§ **Design files in plain text**
# # #

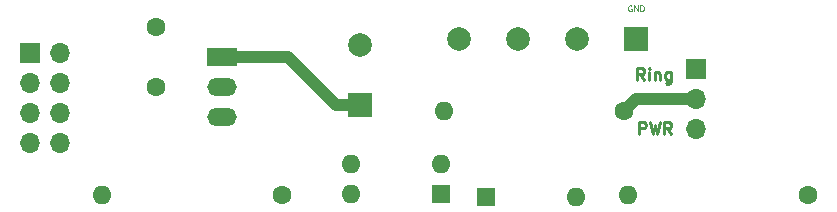
<source format=gbr>
%TF.GenerationSoftware,KiCad,Pcbnew,(5.1.10)-1*%
%TF.CreationDate,2021-06-01T20:42:40+02:00*%
%TF.ProjectId,smart-telefon,736d6172-742d-4746-956c-65666f6e2e6b,1.*%
%TF.SameCoordinates,Original*%
%TF.FileFunction,Copper,L1,Top*%
%TF.FilePolarity,Positive*%
%FSLAX46Y46*%
G04 Gerber Fmt 4.6, Leading zero omitted, Abs format (unit mm)*
G04 Created by KiCad (PCBNEW (5.1.10)-1) date 2021-06-01 20:42:40*
%MOMM*%
%LPD*%
G01*
G04 APERTURE LIST*
%TA.AperFunction,NonConductor*%
%ADD10C,0.100000*%
%TD*%
%TA.AperFunction,NonConductor*%
%ADD11C,0.250000*%
%TD*%
%TA.AperFunction,ComponentPad*%
%ADD12R,2.000000X2.000000*%
%TD*%
%TA.AperFunction,ComponentPad*%
%ADD13C,2.000000*%
%TD*%
%TA.AperFunction,ComponentPad*%
%ADD14C,1.600000*%
%TD*%
%TA.AperFunction,ComponentPad*%
%ADD15R,1.600000X1.600000*%
%TD*%
%TA.AperFunction,ComponentPad*%
%ADD16O,1.600000X1.600000*%
%TD*%
%TA.AperFunction,ComponentPad*%
%ADD17R,1.700000X1.700000*%
%TD*%
%TA.AperFunction,ComponentPad*%
%ADD18O,1.700000X1.700000*%
%TD*%
%TA.AperFunction,ComponentPad*%
%ADD19R,2.500000X1.500000*%
%TD*%
%TA.AperFunction,ComponentPad*%
%ADD20O,2.500000X1.500000*%
%TD*%
%TA.AperFunction,Conductor*%
%ADD21C,1.000000*%
%TD*%
G04 APERTURE END LIST*
D10*
X137287047Y-61218000D02*
X137239428Y-61194190D01*
X137168000Y-61194190D01*
X137096571Y-61218000D01*
X137048952Y-61265619D01*
X137025142Y-61313238D01*
X137001333Y-61408476D01*
X137001333Y-61479904D01*
X137025142Y-61575142D01*
X137048952Y-61622761D01*
X137096571Y-61670380D01*
X137168000Y-61694190D01*
X137215619Y-61694190D01*
X137287047Y-61670380D01*
X137310857Y-61646571D01*
X137310857Y-61479904D01*
X137215619Y-61479904D01*
X137525142Y-61694190D02*
X137525142Y-61194190D01*
X137810857Y-61694190D01*
X137810857Y-61194190D01*
X138048952Y-61694190D02*
X138048952Y-61194190D01*
X138168000Y-61194190D01*
X138239428Y-61218000D01*
X138287047Y-61265619D01*
X138310857Y-61313238D01*
X138334666Y-61408476D01*
X138334666Y-61479904D01*
X138310857Y-61575142D01*
X138287047Y-61622761D01*
X138239428Y-61670380D01*
X138168000Y-61694190D01*
X138048952Y-61694190D01*
D11*
X137930094Y-72080380D02*
X137930094Y-71080380D01*
X138311047Y-71080380D01*
X138406285Y-71128000D01*
X138453904Y-71175619D01*
X138501523Y-71270857D01*
X138501523Y-71413714D01*
X138453904Y-71508952D01*
X138406285Y-71556571D01*
X138311047Y-71604190D01*
X137930094Y-71604190D01*
X138834856Y-71080380D02*
X139072951Y-72080380D01*
X139263428Y-71366095D01*
X139453904Y-72080380D01*
X139691999Y-71080380D01*
X140644380Y-72080380D02*
X140311047Y-71604190D01*
X140072951Y-72080380D02*
X140072951Y-71080380D01*
X140453904Y-71080380D01*
X140549142Y-71128000D01*
X140596761Y-71175619D01*
X140644380Y-71270857D01*
X140644380Y-71413714D01*
X140596761Y-71508952D01*
X140549142Y-71556571D01*
X140453904Y-71604190D01*
X140072951Y-71604190D01*
X138358666Y-67508380D02*
X138025333Y-67032190D01*
X137787238Y-67508380D02*
X137787238Y-66508380D01*
X138168190Y-66508380D01*
X138263428Y-66556000D01*
X138311047Y-66603619D01*
X138358666Y-66698857D01*
X138358666Y-66841714D01*
X138311047Y-66936952D01*
X138263428Y-66984571D01*
X138168190Y-67032190D01*
X137787238Y-67032190D01*
X138787238Y-67508380D02*
X138787238Y-66841714D01*
X138787238Y-66508380D02*
X138739619Y-66556000D01*
X138787238Y-66603619D01*
X138834857Y-66556000D01*
X138787238Y-66508380D01*
X138787238Y-66603619D01*
X139263428Y-66841714D02*
X139263428Y-67508380D01*
X139263428Y-66936952D02*
X139311047Y-66889333D01*
X139406285Y-66841714D01*
X139549142Y-66841714D01*
X139644380Y-66889333D01*
X139692000Y-66984571D01*
X139692000Y-67508380D01*
X140596761Y-66841714D02*
X140596761Y-67651238D01*
X140549142Y-67746476D01*
X140501523Y-67794095D01*
X140406285Y-67841714D01*
X140263428Y-67841714D01*
X140168190Y-67794095D01*
X140596761Y-67460761D02*
X140501523Y-67508380D01*
X140311047Y-67508380D01*
X140215809Y-67460761D01*
X140168190Y-67413142D01*
X140120571Y-67317904D01*
X140120571Y-67032190D01*
X140168190Y-66936952D01*
X140215809Y-66889333D01*
X140311047Y-66841714D01*
X140501523Y-66841714D01*
X140596761Y-66889333D01*
D12*
%TO.P,C1,1*%
%TO.N,Net-(C1-Pad1)*%
X114300000Y-69596000D03*
D13*
%TO.P,C1,2*%
%TO.N,GND*%
X114300000Y-64596000D03*
%TD*%
D14*
%TO.P,C2,1*%
%TO.N,/VCC*%
X97028000Y-68072000D03*
%TO.P,C2,2*%
%TO.N,GND*%
X97028000Y-63072000D03*
%TD*%
D13*
%TO.P,D1,4*%
%TO.N,Net-(C1-Pad1)*%
X122668000Y-64008000D03*
%TO.P,D1,3*%
%TO.N,GND*%
X127668000Y-64008000D03*
%TO.P,D1,2*%
%TO.N,/POWER*%
X132668000Y-64008000D03*
D12*
%TO.P,D1,1*%
%TO.N,GND*%
X137668000Y-64008000D03*
%TD*%
D15*
%TO.P,D2,1*%
%TO.N,Net-(D2-Pad1)*%
X124968000Y-77466000D03*
D16*
%TO.P,D2,2*%
%TO.N,GND*%
X132588000Y-77466000D03*
%TD*%
D17*
%TO.P,J1,1*%
%TO.N,/RING*%
X142748000Y-66548000D03*
D18*
%TO.P,J1,2*%
%TO.N,GND*%
X142748000Y-69088000D03*
%TO.P,J1,3*%
%TO.N,/POWER*%
X142748000Y-71628000D03*
%TD*%
D17*
%TO.P,J2,1*%
%TO.N,/TX*%
X86360000Y-65273000D03*
D18*
%TO.P,J2,2*%
%TO.N,GND*%
X88900000Y-65273000D03*
%TO.P,J2,3*%
%TO.N,/CH_PD*%
X86360000Y-67813000D03*
%TO.P,J2,4*%
%TO.N,/GPIO2*%
X88900000Y-67813000D03*
%TO.P,J2,5*%
%TO.N,/RST*%
X86360000Y-70353000D03*
%TO.P,J2,6*%
%TO.N,/GPIO0*%
X88900000Y-70353000D03*
%TO.P,J2,7*%
%TO.N,/VCC*%
X86360000Y-72893000D03*
%TO.P,J2,8*%
%TO.N,/RX*%
X88900000Y-72893000D03*
%TD*%
D14*
%TO.P,R1,1*%
%TO.N,/RING*%
X152248000Y-77216000D03*
D16*
%TO.P,R1,2*%
%TO.N,Net-(D2-Pad1)*%
X137008000Y-77216000D03*
%TD*%
%TO.P,R2,2*%
%TO.N,Net-(R2-Pad2)*%
X121412000Y-70104000D03*
D14*
%TO.P,R2,1*%
%TO.N,GND*%
X136652000Y-70104000D03*
%TD*%
%TO.P,R3,1*%
%TO.N,Net-(R3-Pad1)*%
X107696000Y-77216000D03*
D16*
%TO.P,R3,2*%
%TO.N,/RST*%
X92456000Y-77216000D03*
%TD*%
D19*
%TO.P,U1,1*%
%TO.N,Net-(C1-Pad1)*%
X102616000Y-65532000D03*
D20*
%TO.P,U1,2*%
%TO.N,GND*%
X102616000Y-68072000D03*
%TO.P,U1,3*%
%TO.N,/VCC*%
X102616000Y-70612000D03*
%TD*%
D15*
%TO.P,U2,1*%
%TO.N,Net-(D2-Pad1)*%
X121179000Y-77166000D03*
D16*
%TO.P,U2,3*%
%TO.N,GND*%
X113559000Y-74626000D03*
%TO.P,U2,2*%
%TO.N,Net-(R2-Pad2)*%
X121179000Y-74626000D03*
%TO.P,U2,4*%
%TO.N,Net-(R3-Pad1)*%
X113559000Y-77166000D03*
%TD*%
D21*
%TO.N,Net-(C1-Pad1)*%
X114300000Y-69596000D02*
X112300000Y-69596000D01*
X102616000Y-65532000D02*
X108236000Y-65532000D01*
X108236000Y-65532000D02*
X112300000Y-69596000D01*
%TO.N,GND*%
X136652000Y-70104000D02*
X137668000Y-69088000D01*
X137668000Y-69088000D02*
X142748000Y-69088000D01*
%TD*%
M02*

</source>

# # #

§ **TASK**
Locate the lines above that contain "KiCad" and copy them.

§ **SOLUTION**
%TF.GenerationSoftware,KiCad,Pcbnew,(5.1.10)-1*%
G04 Created by KiCad (PCBNEW (5.1.10)-1) date 2021-06-01 20:42:40*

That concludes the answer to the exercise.